I returned home recently from a week away to discover my husband had purchased some new items for the household: a windmill mole eradicator, which broke the first time it spun around and now awaits repair; a humidity monitor, which also tells the real-feel temperature in the house; and new pots and pans (“They were only $20!”). My husband loves to spend money. Luckily, he rarely buys expensive items—just little odds and ends that strike his fancy.
I, on the other hand, love not spending money. On my recent trip to a friend’s wedding in the Caribbean, my companions were all about shopping: jewelry, tropical dresses, and souvenirs to bring home. Me? I love looking at the colorful array of tempting baubles, but when I see the prices, it’s easy to talk myself out of buying anything. Thankfully, I’m not responsible for getting the economy back on its feet because I am definitely not a spender. Accumulating a lot of stuff has never been high on my list of priorities. In fact, I prefer getting rid of things. They can weigh you down.
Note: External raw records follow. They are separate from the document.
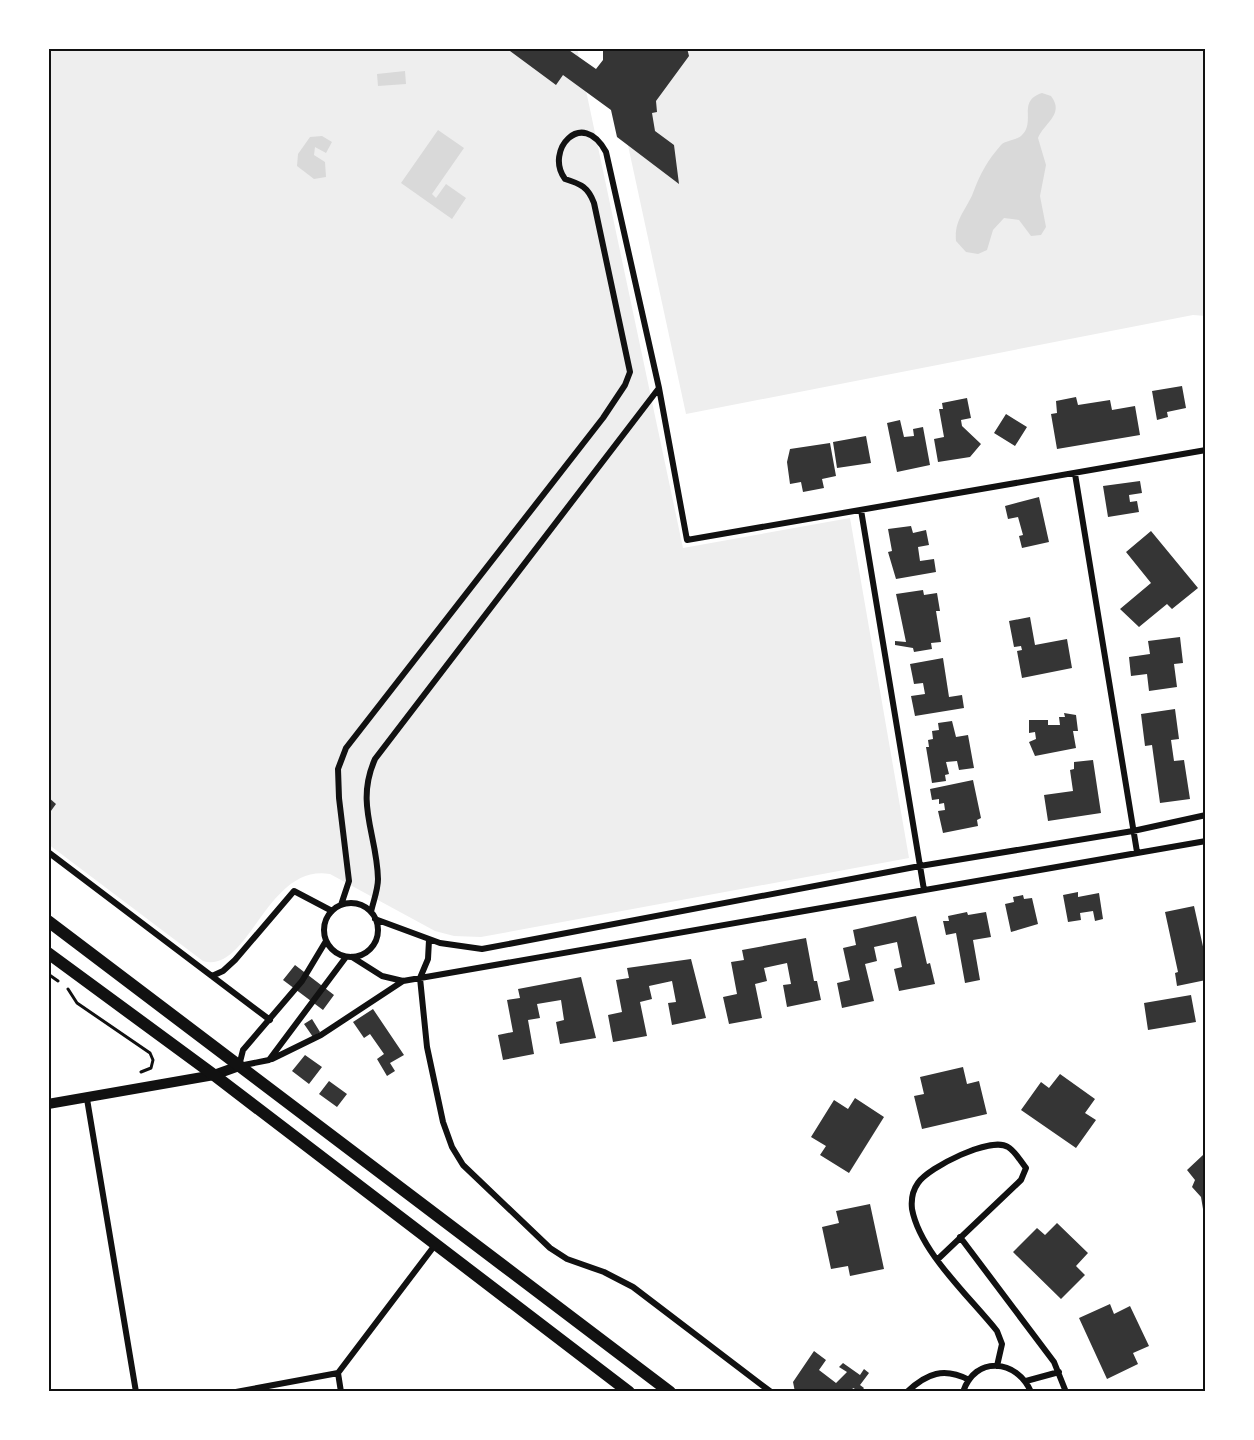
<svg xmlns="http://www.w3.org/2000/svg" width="1254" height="1440" font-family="'Archivo Narrow',sans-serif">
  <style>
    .green { fill: #eee }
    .water { fill: #d9d9d9 }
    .building { fill: #353535 }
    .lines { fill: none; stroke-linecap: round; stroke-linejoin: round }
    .path { stroke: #111; stroke-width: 3 }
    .minor { stroke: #111; stroke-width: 6 }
    .tertiary { stroke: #111; stroke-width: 10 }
    .secondary { stroke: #111; stroke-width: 12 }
    .neatline { fill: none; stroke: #111; stroke-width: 2 }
  </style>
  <rect width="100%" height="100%" fill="#fff"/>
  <path class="green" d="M48,48H577L683,548L850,518L909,858L481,937L454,936L435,931L330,874C266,863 249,975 203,961L48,844Z
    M607,48H1206V316L1193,315L686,414Z"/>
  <path class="water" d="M405,71L406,84L378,86L377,74Z
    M1042,93L1051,96C1065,114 1044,123 1038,138L1046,165L1040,196L1046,227L1041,235L1031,236L1019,220L1004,218L993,230L987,250L978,254L966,252L956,241C954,220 966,210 973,193C980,174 987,161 1001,145C1006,140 1016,141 1022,135C1036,121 1017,101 1042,93Z
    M438,130L464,148L432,194L436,198L446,184L466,198L452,219L401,183Z
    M322,136L332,142L326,153L315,147L314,155L325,162L326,177L314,179L297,166L298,154L310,137Z"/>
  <path class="building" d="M512,48H566L596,69L603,60V48H687L689,56L656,101L657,112L652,113L655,131L674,145L679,184L617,137L611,110L563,75L556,85L510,51Z
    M1182,386L1186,408L1167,412L1168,417L1157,420L1152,391Z
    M1076,397L1078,405L1110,400L1112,410L1135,406L1140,435L1057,449L1051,414L1057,413L1056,401Z
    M967,398L971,418L961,420L962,426L981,444L970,457L938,462L934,439L944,437L939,409H943L942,403Z
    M1006,414L1027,427L1015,446L994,433Z
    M900,420L904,437L914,436L913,429L923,427L930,465L897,472L887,423Z
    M866,436L871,463L837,468L833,442Z
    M830,443L836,476L822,479L824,488L803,492L801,482L790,484L787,462L790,449Z
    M1140,481L1142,493L1129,495L1130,502L1137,501L1139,512L1108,517L1103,486Z
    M1039,497L1049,542L1022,548L1019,536L1023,535L1018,517L1008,519L1005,506Z
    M911,526L913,533L926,530L929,545L918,547L920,561L934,559L936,572L896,579L888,552L892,551L888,529Z
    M1151,531L1198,588L1172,609L1167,604L1139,627L1120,609L1151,583L1126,552Z
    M923,590L924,595L937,593L940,611H936L941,642L931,643L932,649L914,652L913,648L895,645V641L906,642L896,594Z
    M1030,617L1035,645L1067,639L1072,668L1022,678L1017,651L1022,650L1021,646L1014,647L1009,621Z
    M1180,637L1183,663L1174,664L1177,687L1149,691L1147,674L1131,676L1129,657L1150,654L1148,641Z
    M943,658L949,697L962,695L964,708L915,716L911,696L925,694L923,683L914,684L910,664Z
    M1175,709L1179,739L1171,740L1174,761L1184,760L1190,799L1160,803L1152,745L1145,746L1141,714Z
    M1064,713L1076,715L1078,731H1073L1076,748L1035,756L1029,742L1036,739L1035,732L1029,733V720H1048V725H1060L1059,717H1065Z
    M952,721L956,737L968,735L974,768L959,770L957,761L946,762L949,774L945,775L946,781L932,783L926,747H929L928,740L933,739L932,731L939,730L938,723Z
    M1093,760L1101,813L1048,821L1044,795L1073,791L1070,770L1074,769V762Z
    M973,780L981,818L977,820L978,826L943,833L938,811L945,810L944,803L939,804V799L932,800L930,789Z
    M48,797L56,804L48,815Z
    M1078,892V897L1099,893L1103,919L1095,921L1093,911L1080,913L1081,920L1068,922L1063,895Z
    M1023,895L1024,899L1032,898L1038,924L1011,932L1005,904L1014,902L1013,897Z
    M1194,906L1206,960V980L1177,986L1175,973L1178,972L1165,912Z
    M967,912L968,915L986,912L991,937L973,940L980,980L965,983L956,933L946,935L943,921H949L948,916Z
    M916,916L927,964L930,963L935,984L899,991L894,969L902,967L897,942L874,947L877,961L865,964L874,1001L842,1008L837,983L850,980L843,948L856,945L853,930Z
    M806,938L814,981H817L821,1000L787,1007L783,985L791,984L787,963L764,968L767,981L755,984L762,1018L729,1024L723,997L737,994L731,962L744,960L742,950Z
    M691,959L706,1018L672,1025L668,1003L676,1002L672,981L649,986L652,999L640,1002L647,1036L613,1042L608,1015L622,1012L616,980L629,978L627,968Z
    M295,965L334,995L323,1010L283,980Z
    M581,977L596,1038L560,1044L556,1022L564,1020L561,1000L537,1004L540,1018L528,1020L534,1054L503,1060L498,1035L513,1032L507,1000L520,998L518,989Z
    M1191,995L1196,1022L1148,1030L1144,1003Z
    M373,1009L404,1055L390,1063L395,1071L387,1076L377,1059L384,1054L370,1034L364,1038L353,1022Z
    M312,1019L320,1032L313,1037L304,1024Z
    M305,1055L322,1067L309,1084L292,1071Z
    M963,1067L967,1084L979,1081L987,1114L922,1129L914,1096L924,1094L920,1077Z
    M1060,1074L1095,1099L1085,1113L1096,1120L1076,1148L1021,1110L1041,1082L1049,1088Z
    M329,1081L347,1094L337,1107L319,1094Z
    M855,1098L884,1117L849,1173L820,1155L826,1146L811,1137L834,1100L848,1109Z
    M1203,1155L1206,1159L1205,1221L1201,1197L1192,1187L1195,1180L1187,1170Z
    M870,1204L884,1269L850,1276L848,1266L831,1269L822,1227L839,1223L836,1211Z
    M1057,1223L1088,1253L1076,1266L1085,1275L1061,1299L1013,1252L1037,1228L1045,1235Z
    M1110,1304L1114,1314L1130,1306L1149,1346L1133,1353L1138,1364L1107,1379L1079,1318Z
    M814,1351L826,1360L819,1370L836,1383L847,1372L839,1367L843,1363L860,1375L864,1369L869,1373L860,1385L864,1388L861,1392L853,1388L851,1392H795L793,1382Z"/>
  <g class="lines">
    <path class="path" d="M48,974L58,981
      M68,989L77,1003L150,1053L153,1060L151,1068L141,1072"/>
    <path class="minor" d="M659,388L687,540L1206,450
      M1075,474L1137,852
      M861,510L924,890
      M48,852L270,1020
      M324 930a27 27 0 1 1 54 0a27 27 0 1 1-54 0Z
      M341,905L349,881L339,798L338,769L346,748L603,418L625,385L630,372L594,203C588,187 581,184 565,179C544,151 582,107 606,152L659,388L375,759C355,804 377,834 378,879C378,890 373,902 371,912
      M375,919L440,943L482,949L920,866L1133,831L1206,815
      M429,940L428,959L420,978L427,1047L443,1122L452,1147L463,1165L550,1248L567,1259L604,1272L633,1287L771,1392
      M326,941L302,981L243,1050L239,1066L269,1060L346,957
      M352,957L382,976L403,981L1206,841
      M212,976L223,971L235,960L294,891L332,911
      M272,1059L321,1035L403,981
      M87,1099L136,1392
      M960,1237L1054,1362L1066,1392
      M938,1259L1021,1180L1026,1168C1021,1162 1015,1151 1008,1147C991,1136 929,1167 918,1183C913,1190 911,1200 912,1209C920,1252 969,1296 997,1331L1002,1344L997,1366
      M338,1373L341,1392
      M1026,1381L1059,1372
      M236,1392L338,1373L435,1245
      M907,1392C927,1373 944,1367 969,1380
      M963,1392C975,1355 1017,1359 1031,1392"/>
    <path class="tertiary" d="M48,1104L214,1075L239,1066"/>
    <path class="secondary" d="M48,921L670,1392
      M48,953L214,1075L629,1392"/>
  </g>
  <rect width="1254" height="1440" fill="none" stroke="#ffffff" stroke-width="99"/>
  <rect x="50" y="50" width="1154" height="1340" class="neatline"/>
</svg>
Research shows that in most relationships, one partner likes to spend money and the other one likes to save it. I fall in the latter category, though I must admit saving money has been a challenge in recent years. Paying the mortgage, for most of us, tops the priority list these days followed by other necessities, like electricity, groceries, cable, and cell phones. Sometimes I long for the old days when mortgages were under a $1000 and you could feed a family of five easily for $10 a day.
I grew up with extremely thrifty parents, who instilled in me the belief that good things are worth waiting for. I remember when I was 12 and wanted a 10-speed bike. My dad showed me how to keep an allowance book, in which I kept track of my simple expenditures, slowly saving up enough money to buy the bike with my own money. What a feeling of accomplishment it was the day I rode my shiny bike down the street, knowing I had scrimped and saved to make what seemed then a monumental purchase.
Today’s kids are all about instant gratification, and technology makes instant gratification so easy. My middle son, Jasper, found a terrific online deal for a pair of board shorts. He needed some, so I agreed to get them. When it came to the shipping, I chose ground, which was almost $2 cheaper. Of course, Jasper wanted them sent priority, but accepted my decision with only a little grumbling. Two dollars doesn’t seem like much these days, but according to me, every dollar adds up, and how you spend them matters.
Sometimes thrifty folks like me find it challenging to embrace the buy local movement, especially when you can save money by buying from big-box stores. With summer in full swing, connecting with local merchants at farmers’ markets is a great way to invest in the local community. I love strolling through a market, chatting with the growers. You get a sense for the passion these people have for their vocations: growing healthy food to bring pleasure and vitality to the community.
And even though I’m a thrifty consumer, spending money on food is easier for me—because it’s not about the food. It’s about the experience the food brings. It’s about the smiles around the dinner table, the “Thanks for a nice dinner!” compliments from my sons as they leave the table, the pleasurable feeling you get after a nice meal.
Take some time this summer to go the farmers’ market or stop at a produce stand and enjoy the sensual experience of shopping for and then cooking your family or friends a nice healthy meal. Their smiles are worth far more than bright baubles or windmill mole eradicators—at least in my book.